*** Listed entries

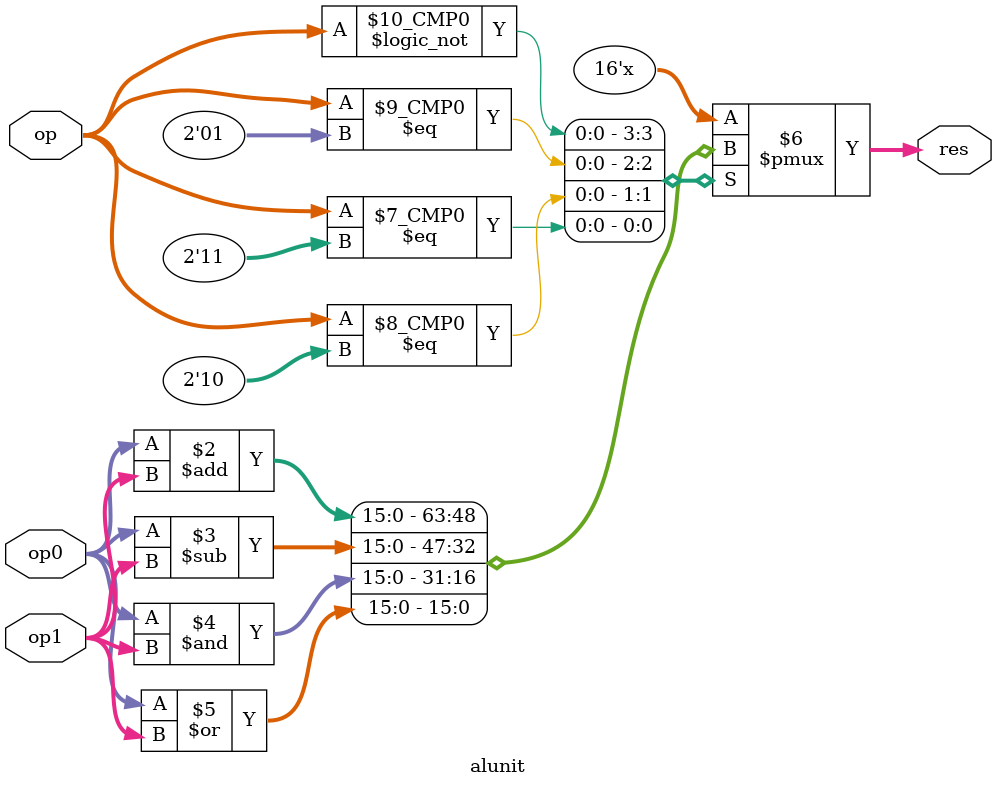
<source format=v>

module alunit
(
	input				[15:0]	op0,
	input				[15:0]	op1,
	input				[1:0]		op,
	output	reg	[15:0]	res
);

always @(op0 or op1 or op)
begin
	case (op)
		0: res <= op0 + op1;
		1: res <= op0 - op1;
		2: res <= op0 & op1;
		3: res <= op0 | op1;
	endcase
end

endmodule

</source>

******

• Your task: Copy out every line above where "input" is present.

• The answer:
	input				[15:0]	op0,
	input				[15:0]	op1,
	input				[1:0]		op,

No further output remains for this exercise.